"The opportunity to secure ourselves against defeat lies in our own hands, but the opportunity of defeating the enemy is provided by the enemy himself." - Sun Tzu
As a poker player, and definitely as a micro-stakes player, this quote is truth incarnate. The biggest advancement in my game won't come from all of the fancy, advanced bluffs that'll just go over the heads of most opponents at these limits anyways; what helps most is the ability to plug all of my own leaks, spot them in others, and take advantage of them.
And so, I've decided to start using this blog to catalog and analyze the big, huge leaks in my game that I've committed as a reminder to myself of what to watch out for both in myself and others.
First hand for analysis and my largest, repeat offender leak: Not folding premium preflop hands postflop.
Example hand from the week (sorry, I don't have access to my hand histories atm so it's gonna be story-telling style):
I'm playing 10NL on a loose table, full-ring NL cash game on PokerStars. I get AA in the big blind. There are 3 limpers, UTG+1, MP1, and SB. Heck no I don't want that many limpers in with me, so I make a standard raise to .60 (3x BB + 1 BB/limper), and everyone but the SB calls. Flop comes down 78J rainbow; looking at a straight drawy flop like that in a 4-way pot, I bet about 2/3 the pot to price drawers out and, with the loose way the table's been, I'd expect to get a hand like AJ, KJ, QJ, JT, Jx to call despite my obvious representation of AJ or an overpair. The pot is $3.10 at this point... and then UTG+1 suddenly shoves to make it an extra $8.20 for me to call a $12.50 pot.
I definitely should have folded, but here's where my mind gets all crazy, like it does, and tricks itself into believing it still has the best hand despite all the obvious signs. It's a fast table, so I have 30 secs to think, and all I can think of is:
"He can't have the straight. No way he limp/call/shoved T9 from UTG+1. First, he's been pretty tight preflop so T9o is NOT in his range. Not to mention, it's a weak, mostly disjointed board. Maybe he has AJ or JT. I've got pot odds of about 4:3, so I can't be off by that much. Heck, I'm probably ahead, right?" Running out of time but pleased with my analysis, I call with a second left on the timer, and mentally bitch slap myself.

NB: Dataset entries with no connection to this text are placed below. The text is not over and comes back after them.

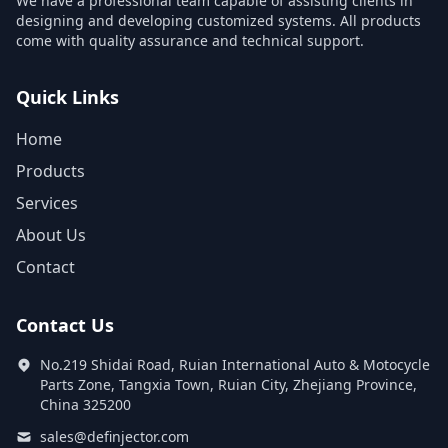
We have a professional team capable of assisting clients in
designing and developing customized systems. All products
come with quality assurance and technical support.
Quick Links
Home
Products
Services
About Us
Contact
Contact Us
No.219 Shidai Road, Ruian International Auto & Motocycle
Parts Zone, Tangxia Town, Ruian City, Zhejiang Province,
China 325200
sales@definjector.com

I was partially right, he didn't have the straight. But he didn't have AJ or JT, either. He limp/call/shoved the far more logical 88 for bottom set. The problem there was I only thought the hand half through. Why didn't I consider the set when he limp/call/shoved on a straight drawy board? It fits the action perfectly for a set-miner on the micros when someone (me) clearly has a big hand like aces. The problem isn't that I'm not capable of the analysis (I've sometimes caught myself and laid down big pocket pairs), it's that when I see Aces or Kings and a ragged flop, I get too excited. I'm too used to winning the hand and thinking "Goddamn, I've got a premium pair. Of course I deserve to win, I'm practically invincible!" It's an emotional response now. Too bad emotional response doesn't account for the chance of the villain with a lower pocket pair getting a set, two pair, or a straight. Emotional response, paired with my concern at the time running down (I hate getting auto-folded) and my literally half-assed analysis led to my donkey call, losing me 82 big blinds that I really shouldn't have. On the other hand, I ran really, really well the rest of that session getting KK, QQ, JJ, TT, and 55 in about 60 hands (hooray!), and I ended finishing up 12 BB. If only I hadn't donked away 82 of them on that one hand!
I'm working on plugging that leak, but I've got a good way to go. It's kind of like an addiction; I know I have a problem, but I can't stop. The ironic part is that I can spot the tendency in others pretty well, but I can't always catch myself doing it. Oh well. The first step to recovery is knowing you have a problem.